**Exercise objective:** Write out all entries word for word.

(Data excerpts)

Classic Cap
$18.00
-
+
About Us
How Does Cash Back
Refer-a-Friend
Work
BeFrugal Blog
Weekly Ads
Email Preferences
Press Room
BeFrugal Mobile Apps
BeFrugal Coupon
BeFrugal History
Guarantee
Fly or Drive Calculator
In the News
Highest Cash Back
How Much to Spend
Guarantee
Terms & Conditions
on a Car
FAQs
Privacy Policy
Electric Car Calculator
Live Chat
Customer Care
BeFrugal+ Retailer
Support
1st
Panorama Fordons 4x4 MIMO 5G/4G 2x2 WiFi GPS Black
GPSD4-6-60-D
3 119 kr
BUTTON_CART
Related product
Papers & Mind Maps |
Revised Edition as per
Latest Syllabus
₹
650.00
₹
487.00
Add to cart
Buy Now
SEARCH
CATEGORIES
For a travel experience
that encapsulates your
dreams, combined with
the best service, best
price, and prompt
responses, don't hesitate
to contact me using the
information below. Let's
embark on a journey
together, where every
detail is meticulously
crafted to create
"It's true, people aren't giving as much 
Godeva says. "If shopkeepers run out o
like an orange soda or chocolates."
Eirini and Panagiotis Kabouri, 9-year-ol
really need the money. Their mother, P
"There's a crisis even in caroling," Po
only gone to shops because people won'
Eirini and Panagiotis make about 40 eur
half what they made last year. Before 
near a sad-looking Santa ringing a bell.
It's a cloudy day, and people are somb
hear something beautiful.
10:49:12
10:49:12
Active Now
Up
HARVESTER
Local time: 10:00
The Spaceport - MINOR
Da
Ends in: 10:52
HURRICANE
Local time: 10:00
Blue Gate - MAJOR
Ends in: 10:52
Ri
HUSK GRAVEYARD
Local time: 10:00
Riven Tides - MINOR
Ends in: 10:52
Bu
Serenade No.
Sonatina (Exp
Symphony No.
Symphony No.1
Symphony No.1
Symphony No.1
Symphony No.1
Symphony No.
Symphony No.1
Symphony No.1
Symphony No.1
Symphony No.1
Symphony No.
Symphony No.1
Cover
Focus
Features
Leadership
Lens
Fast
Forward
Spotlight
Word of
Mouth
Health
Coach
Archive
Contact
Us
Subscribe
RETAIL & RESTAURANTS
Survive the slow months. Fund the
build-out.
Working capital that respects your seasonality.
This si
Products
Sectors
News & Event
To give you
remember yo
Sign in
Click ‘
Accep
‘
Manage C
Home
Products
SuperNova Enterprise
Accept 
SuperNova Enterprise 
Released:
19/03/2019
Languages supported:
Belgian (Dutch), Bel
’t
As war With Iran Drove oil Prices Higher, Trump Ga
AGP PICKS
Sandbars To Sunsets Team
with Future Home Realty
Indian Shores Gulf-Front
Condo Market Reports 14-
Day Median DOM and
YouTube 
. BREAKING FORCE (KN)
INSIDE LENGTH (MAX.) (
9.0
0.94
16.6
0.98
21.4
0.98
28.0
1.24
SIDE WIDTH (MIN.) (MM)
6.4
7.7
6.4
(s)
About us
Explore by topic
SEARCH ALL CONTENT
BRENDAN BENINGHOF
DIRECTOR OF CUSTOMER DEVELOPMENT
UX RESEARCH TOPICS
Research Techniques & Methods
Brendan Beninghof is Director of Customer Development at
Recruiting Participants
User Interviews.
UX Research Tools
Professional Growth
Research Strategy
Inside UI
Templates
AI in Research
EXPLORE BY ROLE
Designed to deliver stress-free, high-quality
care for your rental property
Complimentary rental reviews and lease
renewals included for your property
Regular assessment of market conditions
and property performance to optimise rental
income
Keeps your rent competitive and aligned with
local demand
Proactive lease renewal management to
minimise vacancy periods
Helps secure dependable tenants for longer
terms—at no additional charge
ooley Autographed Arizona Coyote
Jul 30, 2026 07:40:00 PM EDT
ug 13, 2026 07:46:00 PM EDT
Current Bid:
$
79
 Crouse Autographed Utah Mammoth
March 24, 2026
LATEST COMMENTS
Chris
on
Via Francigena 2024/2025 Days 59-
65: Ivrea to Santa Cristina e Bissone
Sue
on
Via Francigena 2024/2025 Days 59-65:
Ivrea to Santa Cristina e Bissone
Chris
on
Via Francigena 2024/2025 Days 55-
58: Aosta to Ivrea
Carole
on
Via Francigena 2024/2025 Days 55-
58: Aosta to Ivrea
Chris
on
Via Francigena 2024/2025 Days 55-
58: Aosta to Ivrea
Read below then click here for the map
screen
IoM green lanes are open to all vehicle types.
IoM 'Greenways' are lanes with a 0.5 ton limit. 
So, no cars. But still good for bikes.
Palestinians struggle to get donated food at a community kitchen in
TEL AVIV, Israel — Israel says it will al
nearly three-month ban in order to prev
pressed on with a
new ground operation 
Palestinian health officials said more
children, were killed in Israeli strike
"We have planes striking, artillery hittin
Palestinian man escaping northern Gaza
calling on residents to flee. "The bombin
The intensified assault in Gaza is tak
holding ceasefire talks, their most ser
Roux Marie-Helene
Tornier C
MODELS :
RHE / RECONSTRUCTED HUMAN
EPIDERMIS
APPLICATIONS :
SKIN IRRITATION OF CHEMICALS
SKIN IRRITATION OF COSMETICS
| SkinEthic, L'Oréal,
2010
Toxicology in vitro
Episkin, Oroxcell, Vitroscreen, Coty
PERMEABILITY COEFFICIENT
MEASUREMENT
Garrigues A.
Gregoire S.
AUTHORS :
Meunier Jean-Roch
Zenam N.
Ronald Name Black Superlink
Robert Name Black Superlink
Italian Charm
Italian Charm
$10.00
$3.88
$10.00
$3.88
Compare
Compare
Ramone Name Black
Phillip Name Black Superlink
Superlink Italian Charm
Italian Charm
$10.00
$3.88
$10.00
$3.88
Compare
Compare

**Reply:**
Classic Cap
$18.00
-
+
About Us
How Does Cash Back
Refer-a-Friend
Work
BeFrugal Blog
Weekly Ads
Email Preferences
Press Room
BeFrugal Mobile Apps
BeFrugal Coupon
BeFrugal History
Guarantee
Fly or Drive Calculator
In the News
Highest Cash Back
How Much to Spend
Guarantee
Terms & Conditions
on a Car
FAQs
Privacy Policy
Electric Car Calculator
Live Chat
Customer Care
BeFrugal+ Retailer
Support
1st
Panorama Fordons 4x4 MIMO 5G/4G 2x2 WiFi GPS Black
GPSD4-6-60-D
3 119 kr
BUTTON_CART
Related product
Papers & Mind Maps |
Revised Edition as per
Latest Syllabus
₹
650.00
₹
487.00
Add to cart
Buy Now
SEARCH
CATEGORIES
For a travel experience
that encapsulates your
dreams, combined with
the best service, best
price, and prompt
responses, don't hesitate
to contact me using the
information below. Let's
embark on a journey
together, where every
detail is meticulously
crafted to create
"It's true, people aren't giving as much 
Godeva says. "If shopkeepers run out o
like an orange soda or chocolates."
Eirini and Panagiotis Kabouri, 9-year-ol
really need the money. Their mother, P
"There's a crisis even in caroling," Po
only gone to shops because people won'
Eirini and Panagiotis make about 40 eur
half what they made last year. Before 
near a sad-looking Santa ringing a bell.
It's a cloudy day, and people are somb
hear something beautiful.
10:49:12
10:49:12
Active Now
Up
HARVESTER
Local time: 10:00
The Spaceport - MINOR
Da
Ends in: 10:52
HURRICANE
Local time: 10:00
Blue Gate - MAJOR
Ends in: 10:52
Ri
HUSK GRAVEYARD
Local time: 10:00
Riven Tides - MINOR
Ends in: 10:52
Bu
Serenade No.
Sonatina (Exp
Symphony No.
Symphony No.1
Symphony No.1
Symphony No.1
Symphony No.1
Symphony No.
Symphony No.1
Symphony No.1
Symphony No.1
Symphony No.1
Symphony No.
Symphony No.1
Cover
Focus
Features
Leadership
Lens
Fast
Forward
Spotlight
Word of
Mouth
Health
Coach
Archive
Contact
Us
Subscribe
RETAIL & RESTAURANTS
Survive the slow months. Fund the
build-out.
Working capital that respects your seasonality.
This si
Products
Sectors
News & Event
To give you
remember yo
Sign in
Click ‘
Accep
‘
Manage C
Home
Products
SuperNova Enterprise
Accept 
SuperNova Enterprise 
Released:
19/03/2019
Languages supported:
Belgian (Dutch), Bel
’t
As war With Iran Drove oil Prices Higher, Trump Ga
AGP PICKS
Sandbars To Sunsets Team
with Future Home Realty
Indian Shores Gulf-Front
Condo Market Reports 14-
Day Median DOM and
YouTube 
. BREAKING FORCE (KN)
INSIDE LENGTH (MAX.) (
9.0
0.94
16.6
0.98
21.4
0.98
28.0
1.24
SIDE WIDTH (MIN.) (MM)
6.4
7.7
6.4
(s)
About us
Explore by topic
SEARCH ALL CONTENT
BRENDAN BENINGHOF
DIRECTOR OF CUSTOMER DEVELOPMENT
UX RESEARCH TOPICS
Research Techniques & Methods
Brendan Beninghof is Director of Customer Development at
Recruiting Participants
User Interviews.
UX Research Tools
Professional Growth
Research Strategy
Inside UI
Templates
AI in Research
EXPLORE BY ROLE
Designed to deliver stress-free, high-quality
care for your rental property
Complimentary rental reviews and lease
renewals included for your property
Regular assessment of market conditions
and property performance to optimise rental
income
Keeps your rent competitive and aligned with
local demand
Proactive lease renewal management to
minimise vacancy periods
Helps secure dependable tenants for longer
terms—at no additional charge
ooley Autographed Arizona Coyote
Jul 30, 2026 07:40:00 PM EDT
ug 13, 2026 07:46:00 PM EDT
Current Bid:
$
79
 Crouse Autographed Utah Mammoth
March 24, 2026
LATEST COMMENTS
Chris
on
Via Francigena 2024/2025 Days 59-
65: Ivrea to Santa Cristina e Bissone
Sue
on
Via Francigena 2024/2025 Days 59-65:
Ivrea to Santa Cristina e Bissone
Chris
on
Via Francigena 2024/2025 Days 55-
58: Aosta to Ivrea
Carole
on
Via Francigena 2024/2025 Days 55-
58: Aosta to Ivrea
Chris
on
Via Francigena 2024/2025 Days 55-
58: Aosta to Ivrea
Read below then click here for the map
screen
IoM green lanes are open to all vehicle types.
IoM 'Greenways' are lanes with a 0.5 ton limit. 
So, no cars. But still good for bikes.
Palestinians struggle to get donated food at a community kitchen in
TEL AVIV, Israel — Israel says it will al
nearly three-month ban in order to prev
pressed on with a
new ground operation 
Palestinian health officials said more
children, were killed in Israeli strike
"We have planes striking, artillery hittin
Palestinian man escaping northern Gaza
calling on residents to flee. "The bombin
The intensified assault in Gaza is tak
holding ceasefire talks, their most ser
Roux Marie-Helene
Tornier C
MODELS :
RHE / RECONSTRUCTED HUMAN
EPIDERMIS
APPLICATIONS :
SKIN IRRITATION OF CHEMICALS
SKIN IRRITATION OF COSMETICS
| SkinEthic, L'Oréal,
2010
Toxicology in vitro
Episkin, Oroxcell, Vitroscreen, Coty
PERMEABILITY COEFFICIENT
MEASUREMENT
Garrigues A.
Gregoire S.
AUTHORS :
Meunier Jean-Roch
Zenam N.
Ronald Name Black Superlink
Robert Name Black Superlink
Italian Charm
Italian Charm
$10.00
$3.88
$10.00
$3.88
Compare
Compare
Ramone Name Black
Phillip Name Black Superlink
Superlink Italian Charm
Italian Charm
$10.00
$3.88
$10.00
$3.88
Compare
Compare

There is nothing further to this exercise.